Since the moment four years ago when Sirius first woke up upon the island, there's never been a time when he's been anywhere else, by dream nor enchantment or physical means. Harry's been, and Neil as well, but Sirius always remains, patient or otherwise, locked inside a door perpetually closed to him.
He blinks, the world changes, and it hits him with all the subtlety of a sledgehammer.
So long he's been without magic that it's the first thing he notices: Something that for his entire life had been so intrinsic, so naturally part of him, now supercedes sight and sound and touch, not a tingle but almost a weight, the inborn pressure of potential. It knocks him back in his chair, thin chest jaggedly rising with startled breaths.

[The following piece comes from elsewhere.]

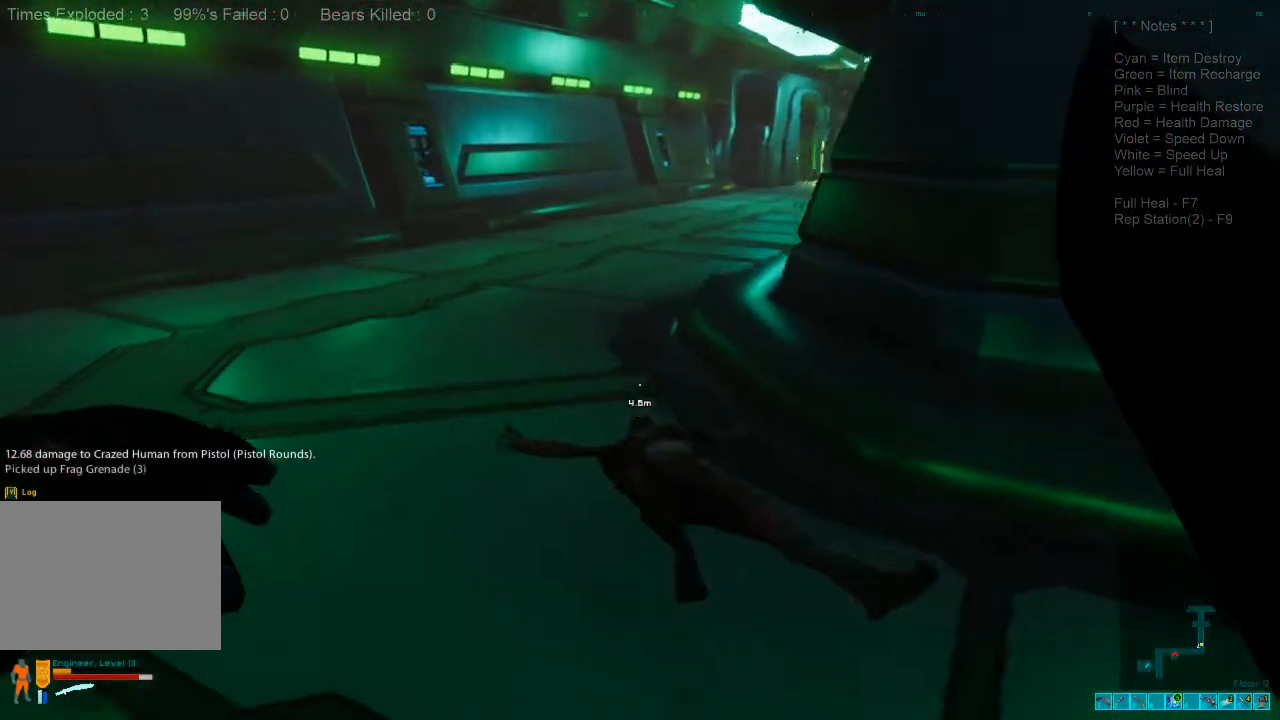
{"keys": ["a", "w"], "mouse": [], "events": [[100, "space", "down"], [166, "space", "up"], [300, "space", "down"], [400, "space", "up"]]}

Oh god, he thinks, gray eyes wide open. It's happened. He's gone. Gone from the island, gone from that improbable life and even less probable scrap of happiness.

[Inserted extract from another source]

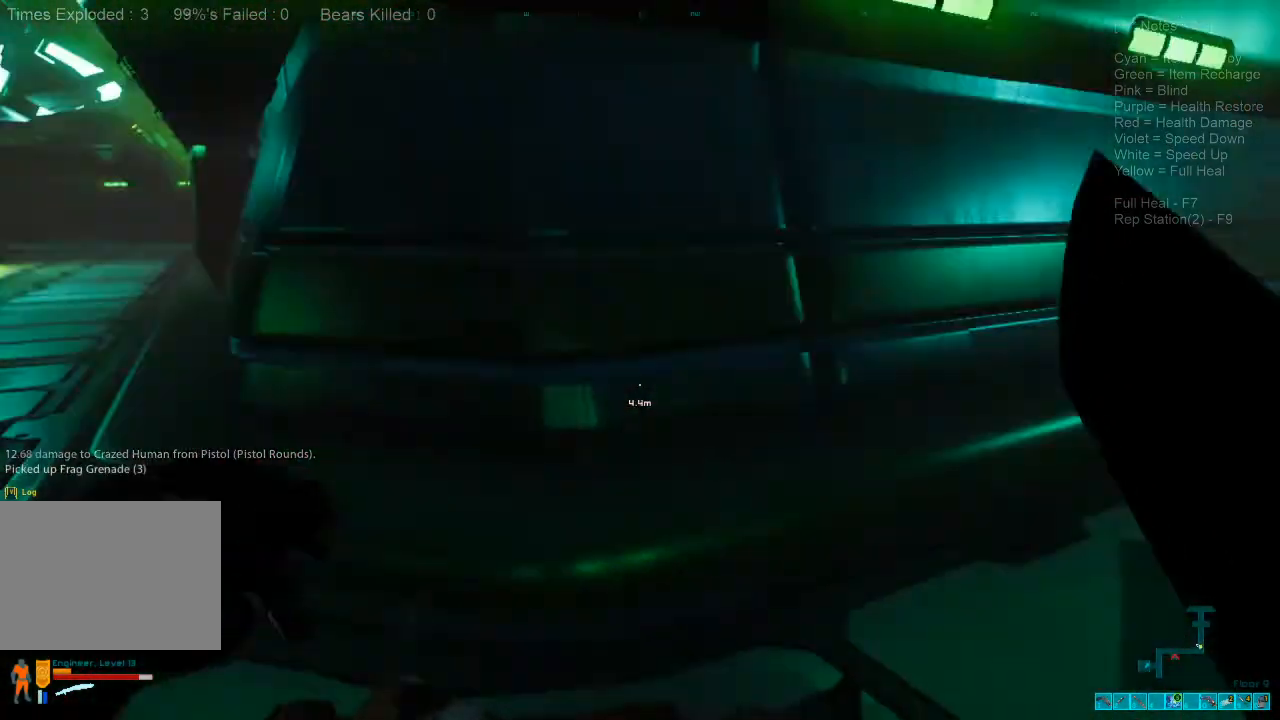
{"keys": ["w"], "mouse": [], "events": [[66, "a", "up"]]}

The first thing he sees, though, when his eyes finally take in his surroundings, jolts him from that deduction. A moving photograph, small but lovingly framed atop a sturdy, chaotic desk, a little boy with cheeks so chubby Sirius almost mistakes him for a stranger. The Remus Lupin Sirius knows has been gaunt since age eleven.
The rest of the room reveals itself in pieces, layers pulled back too slowly. He's been here before, he realises. Only the once, and it had looked different then, more worn and with the cold bleakness that spoke to a family resigned to its fate. Now, here, there's a warm cosiness to it right down to the scent of dinner wafting in from the kitchen.
But there's something else. Dank and cloying, the dim but distinct scent of the future.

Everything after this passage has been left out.